IT’S BEEN MORE THAN A YEAR SINCE JOHN MURTHA charged that U.S. Marines “killed innocent civilians in cold blood” in Haditha. Yesterday, a military commander lifted Murtha’s preemptive conviction.
Last May, John Murtha held a press conference accusing our soldiers of slaughtering 24 Iraqis – including women and children – in the town of Haditha in late November 2005. He guaranteed an investigation would determine “[o]ur troops overreacted because of the pressure on them, and they killed innocent civilians in cold blood.” His words ricocheted around the Arab world, as Al Jazeera dutifully quoted him. This “pressure,” Murtha said, could be ended by bringing troops home. The government eventually charged four men with “unpremeditated murder.”
On August 9th, the military dismissed all charges against one of the remaining three Marines accused of murder. Indeed, Lt. Gen. James Mattis went further than finding Lance Cpl. Justin Sharratt not guilty; he called the 22-year-old “innocent.” He concluded his statement by noting Sharratt “has always remained cloaked in the presumption of innocence, with this dismissal of charges, he remains in the eyes of the law – and in my eyes – innocent.”
All the accused have claimed they engaged in a battle with terrorists, who hid inside a home, and the civilian deaths were unintentional. Mattis verified this claim, adding a fact that seems to elude Murtha: “our nation is fighting a shadowy enemy who hides among the innocent people, does not comply with any aspect of the law of war, and routinely targets and intentionally draws fire toward civilians.”
The ruling is merely the latest indication that the government’s case against the three is crumbling. In June, Lt. Col. Paul Ware told the prosecution flatly, “The account you want me to believe does not support unpremeditated murder. Your theories don’t match the reason you say we should go to trial.” Relatives would not allow doctors to autopsy the bodies, and the house in question had been freshly repaired and painted before investigators could retrieve additional evidence. (Ware also doubted Iraqi witnesses would travel stateside to testify.) However, photographs of the scene revealed the curtains and walls were riddled with bullet holes – indicating a firefight had taken place.
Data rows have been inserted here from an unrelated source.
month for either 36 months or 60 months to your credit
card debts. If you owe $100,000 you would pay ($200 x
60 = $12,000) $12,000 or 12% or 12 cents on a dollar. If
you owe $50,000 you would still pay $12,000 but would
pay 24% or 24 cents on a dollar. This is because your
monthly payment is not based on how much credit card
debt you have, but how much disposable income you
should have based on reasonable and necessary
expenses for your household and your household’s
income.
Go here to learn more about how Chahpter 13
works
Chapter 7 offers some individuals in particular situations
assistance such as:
In April, the government dropped charges against Sgt. Sanick P. Dela Cruz in exchange for his testimony and provided immunity for several others. A defense attorney states Dela Cruz has already changed his story five times.
Two others remain charged with murder: Lance Cpl. Stephen B. Tatum and Staff Sgt. Frank Wuterich. Tatum’s Article 32 hearing – a military-style Grand Jury, which determines if the case proceeds to a court martial trial – wrapped up late last month. Prosecutors accuse Tatum of not following the Rules of Engagement, which state the Marine must identify that each specific target has hostile intent before firing. Which sounds like a terrific way to end up in the Memorial Day eulogy rather than the Veterans Day parade.
Tatum nearly broke down into tears when he recounted that he may have killed a child; yet he maintains after an explosion, he heard someone rack an AK-47 and could not clearly see the targets through the smoke. The prosecution’s star witness, Lance Cpl. Humberto Mendoza, testified Tatum ordered him to murder the innocents, then Tatum did it himself when he refused.
There are, however, significant reasons to question Mendoza’s veracity. While Tatum passed his lie detector test, Mendoza failed his. Mendoza admitted shooting two unarmed people, and confessed to lying and withholding evidence for more than a year. His testimony conflicts with that of every other witness, and with itself. Oh, and “Mendoza is trying to get his application for U.S. citizenship released by the Naval Criminal Investigative Service, which is holding up his papers.” Mattis has yet to rule in this case.
Staff Sgt. Frank Wuterich has yet to have his Article 32 hearing.
If Murtha genuinely cared about the troops, he would have protested the conditions of their interrogations. Investigators refused to provide attorneys to those who asked, questioned the men for 12 hours at a time, and did not give them bathroom breaks. (The men had to relieve themselves into bottles.) Had this treatment taken place at Guantanamo Bay, Congress would have already held a dozen hearings on the issue. When this treatment is accorded to enlisted men instead of terrorist murderers, the Democratic Left’s outrage seems to wane.
The media, too, lost interest when the proceedings no longer portrayed the enlisted men as brutal babykillers. True to form, Murtha’s blood libel made front page headlines. The proceedings were largely passed over – except when Mendoza testified. News of the exoneration has yet to make a ripple. Murtha demonized Sharratt and the others in front of the entire world. Tatum and Wuterich may yet prove guilty, but if they are acquitted, they may well join Sharratt in asking, “Where do I go to get my reputation back?”
Sharratt’s good name was the first casualty of Jack Murtha’s Iraq policy. If the Left succeeds in following all his advice, future casualties will not be figurative.
1. He also threw out separate charges against another GI in the Haditha incident.